A Note on Patriarchal Politics

But where do women figure in this story? On one side, there are the valiant Hindu men who seek to protect Hindu women. On the other, there are the sexually corrupted and greedy Muslim men who wish to ruin Hindu women. In neither case are Hindu women themselves actually doing anything. They are either objects to be protected, or objects to be converted.

The only active role women have is to indoctrinate others in camps. But aside from that, Hindu women are primarily receivers—of protection or perversion. [5]

As Radhika Radhakrishnan writes, this conception of woman emerged out of the anti-colonial nationalist movement. Women were relegated to the private sphere so that Hindu men could “assert a coherent, respectable Hindu
identity.” Radhakrishnan continues:

The Hindu woman was considered the essence of the home, which soon became a marker of Hindu identity. The chaste woman, loyal to her endogamous family, emerged as a symbol for maintaining the prestige of the Hindu household, and by extension, the Hindu nation.

This domesticization accompanies the threat of violence that women may face should they exit the home. Thus, women who are raped or assaulted because they went out alone or stayed out too late are blamed for the violence they suffer. Men, the ones who pose this very threat, are at the same time excused. This is precisely what was said of the young student who was raped and murdered in Delhi in December 2012. (Tyagi and Sen, 117-119).

Lessons from Hindu Nationalism

Hindu nationalism, like French nationalism, arguably emerged for a good reason: to gain independence from the British.
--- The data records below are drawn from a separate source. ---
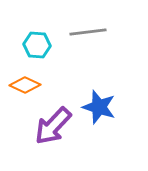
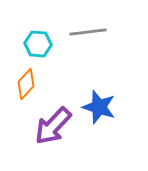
cyan hexagon: moved 1 px right, 1 px up
orange diamond: moved 1 px right, 1 px up; rotated 72 degrees counterclockwise
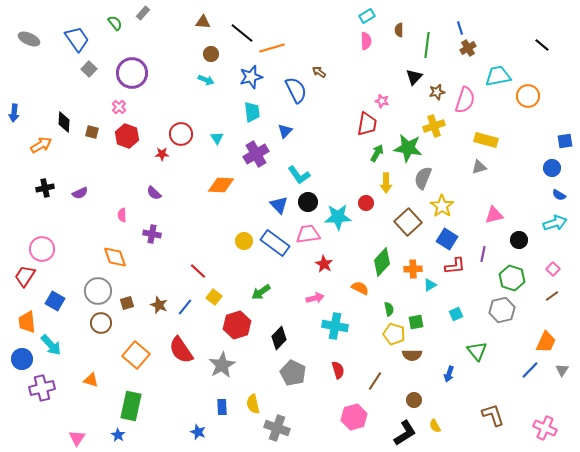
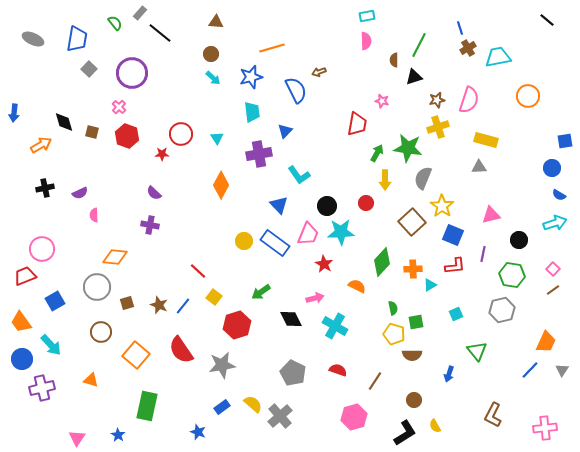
gray rectangle at (143, 13): moved 3 px left
cyan rectangle at (367, 16): rotated 21 degrees clockwise
brown triangle at (203, 22): moved 13 px right
brown semicircle at (399, 30): moved 5 px left, 30 px down
black line at (242, 33): moved 82 px left
gray ellipse at (29, 39): moved 4 px right
blue trapezoid at (77, 39): rotated 44 degrees clockwise
green line at (427, 45): moved 8 px left; rotated 20 degrees clockwise
black line at (542, 45): moved 5 px right, 25 px up
brown arrow at (319, 72): rotated 56 degrees counterclockwise
cyan trapezoid at (498, 76): moved 19 px up
black triangle at (414, 77): rotated 30 degrees clockwise
cyan arrow at (206, 80): moved 7 px right, 2 px up; rotated 21 degrees clockwise
brown star at (437, 92): moved 8 px down
pink semicircle at (465, 100): moved 4 px right
black diamond at (64, 122): rotated 20 degrees counterclockwise
red trapezoid at (367, 124): moved 10 px left
yellow cross at (434, 126): moved 4 px right, 1 px down
purple cross at (256, 154): moved 3 px right; rotated 20 degrees clockwise
gray triangle at (479, 167): rotated 14 degrees clockwise
yellow arrow at (386, 183): moved 1 px left, 3 px up
orange diamond at (221, 185): rotated 64 degrees counterclockwise
black circle at (308, 202): moved 19 px right, 4 px down
pink semicircle at (122, 215): moved 28 px left
pink triangle at (494, 215): moved 3 px left
cyan star at (338, 217): moved 3 px right, 15 px down
brown square at (408, 222): moved 4 px right
purple cross at (152, 234): moved 2 px left, 9 px up
pink trapezoid at (308, 234): rotated 120 degrees clockwise
blue square at (447, 239): moved 6 px right, 4 px up; rotated 10 degrees counterclockwise
orange diamond at (115, 257): rotated 65 degrees counterclockwise
red trapezoid at (25, 276): rotated 35 degrees clockwise
green hexagon at (512, 278): moved 3 px up; rotated 10 degrees counterclockwise
orange semicircle at (360, 288): moved 3 px left, 2 px up
gray circle at (98, 291): moved 1 px left, 4 px up
brown line at (552, 296): moved 1 px right, 6 px up
blue square at (55, 301): rotated 30 degrees clockwise
blue line at (185, 307): moved 2 px left, 1 px up
green semicircle at (389, 309): moved 4 px right, 1 px up
orange trapezoid at (27, 322): moved 6 px left; rotated 30 degrees counterclockwise
brown circle at (101, 323): moved 9 px down
cyan cross at (335, 326): rotated 20 degrees clockwise
black diamond at (279, 338): moved 12 px right, 19 px up; rotated 70 degrees counterclockwise
gray star at (222, 365): rotated 20 degrees clockwise
red semicircle at (338, 370): rotated 54 degrees counterclockwise
yellow semicircle at (253, 404): rotated 144 degrees clockwise
green rectangle at (131, 406): moved 16 px right
blue rectangle at (222, 407): rotated 56 degrees clockwise
brown L-shape at (493, 415): rotated 135 degrees counterclockwise
gray cross at (277, 428): moved 3 px right, 12 px up; rotated 30 degrees clockwise
pink cross at (545, 428): rotated 30 degrees counterclockwise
However, as political theologian Luke Bretherton notes in Christ and the Common Life, “all political formations are provisional and tend toward oppression.” [6]

The core sin of religious nationalism is that it fundamentally misconceives the nation. The nation is not to be a monolithic entity where all are the same. There are many who critique communism and socialism for reducing humans to sameness. Yet, because of their nationalism and fear of difference, they embody what they criticize.
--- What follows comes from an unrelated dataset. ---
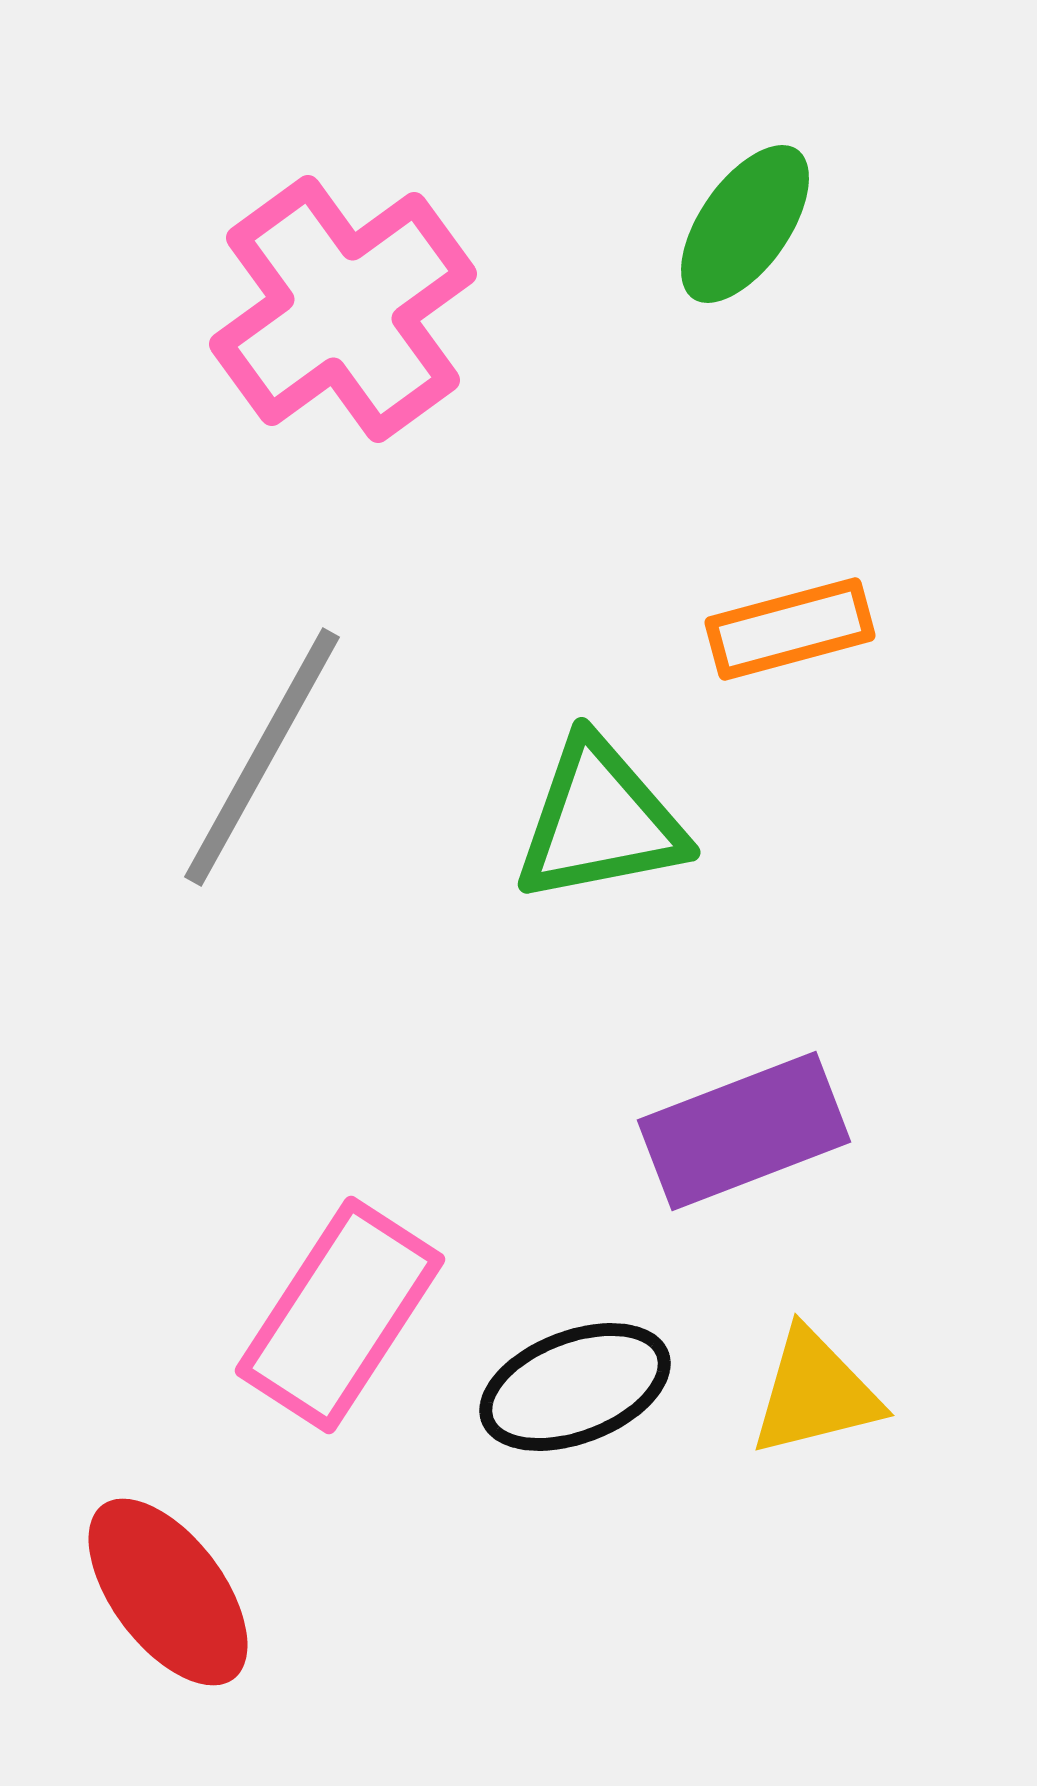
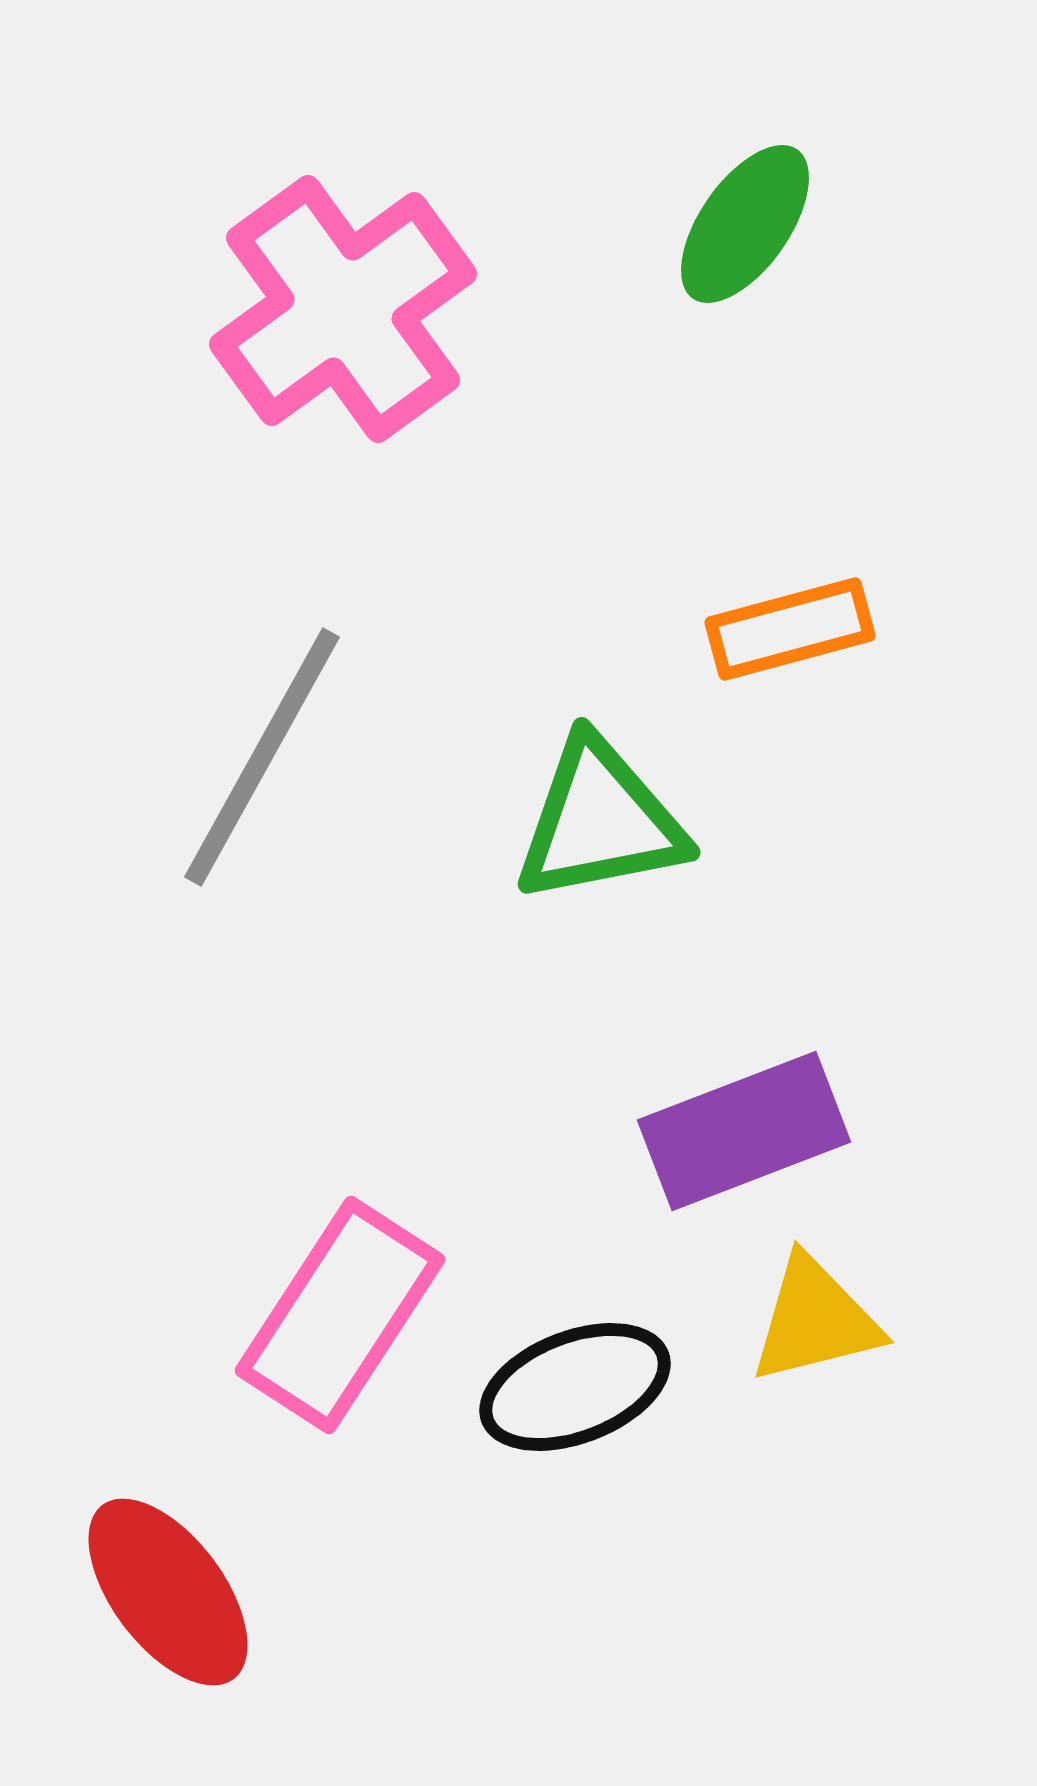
yellow triangle: moved 73 px up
When political movements seek to establish a certain way of being Indian, French, or American, violence ensues. This violence can either be immediate, as in the case of the Muzaffarnagar riots between Hindus and Muslims. Or, this violence can ensue in the form of unjust laws like France’s anti-Muslim laws (St. Thomas Aquinas recognizes unjust laws as acts of violence in his Summa). Or, injustice and dispossession can take place over time, in what Rob Nixon calls “slow violence.” (Quoted in Bretherton 37).
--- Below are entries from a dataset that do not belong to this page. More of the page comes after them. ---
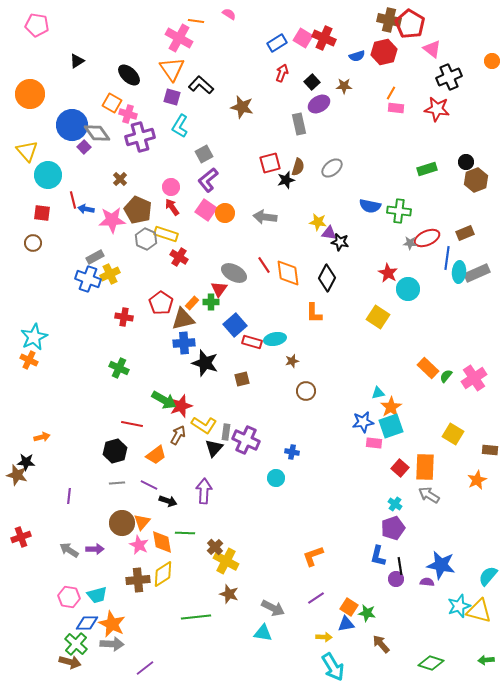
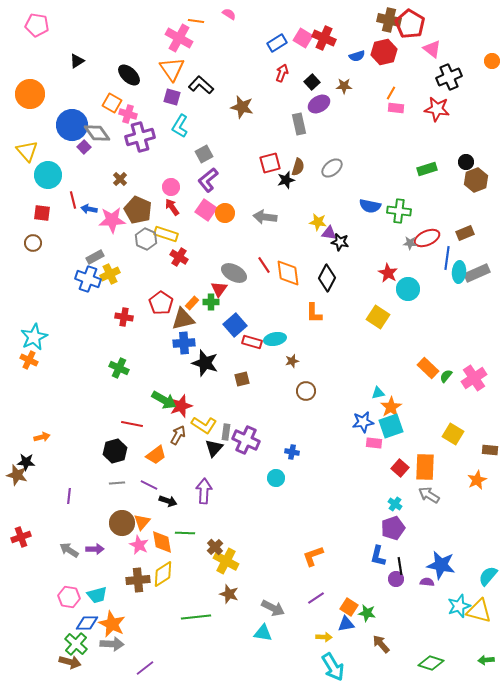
blue arrow at (86, 209): moved 3 px right
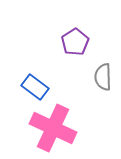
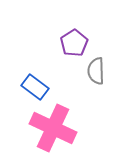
purple pentagon: moved 1 px left, 1 px down
gray semicircle: moved 7 px left, 6 px up
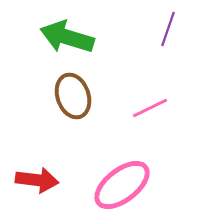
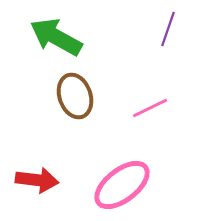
green arrow: moved 11 px left; rotated 12 degrees clockwise
brown ellipse: moved 2 px right
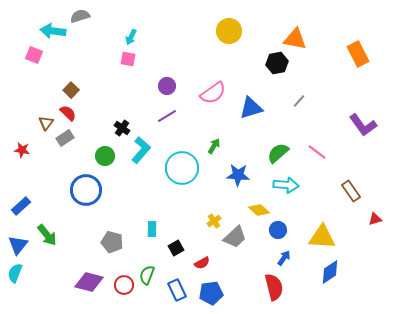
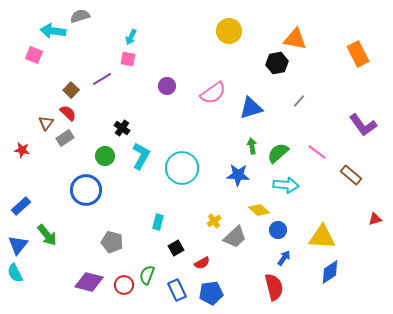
purple line at (167, 116): moved 65 px left, 37 px up
green arrow at (214, 146): moved 38 px right; rotated 42 degrees counterclockwise
cyan L-shape at (141, 150): moved 6 px down; rotated 12 degrees counterclockwise
brown rectangle at (351, 191): moved 16 px up; rotated 15 degrees counterclockwise
cyan rectangle at (152, 229): moved 6 px right, 7 px up; rotated 14 degrees clockwise
cyan semicircle at (15, 273): rotated 48 degrees counterclockwise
We now know that religious nationalism is a global phenomenon. And we also know that secular versions, such as that of French nationalism, also exist. These nationalisms threaten minorities and outsiders. They even demand unjust sacrifices from those who fit the nationalist bill, such as the burden shouldered by Hindu women. What nations need is not sameness, but a multi-formative theory of citizenship. Two citizens do not belong to the same country because they are the same. They belong to the same country because they commit themselves to the city in which they live, for its welfare is theirs (cf. Jer. 29:7).

References

1. Aastha Tyagi and Atreyee Sen, “Love-Jihad (Muslim Sexual Seduction) and ched-chad (sexual harassment): Hindu nationalist discourses and the Ideal/deviant urban citizen in India.” Gender, Place & Culture 27, no. 1 (2020): 108.

2. Tyagi and Sen, “Love-Jihad,” 113.

3. Tyagi & Sen, “Love-Jihad,” 105 and 114.

4. Tyagi & Sen, “Love-Jihad,” 108.

5. Tyagi & Sen, “Love-Jihad,” 109-119.

6. Luke Bretherton, Christ and the Common Life: Political Theology and the Case for Democracy (Grand Rapids, MI: William B Eerdmans Publishing Co., 2019), 193.

7. Rob Nixon, Slow Violence and the Environmentalism of the Poor (Cambridge, MA: Harvard University Press, 2011), quoted in Bretherton, Christ and the Common Life, 37.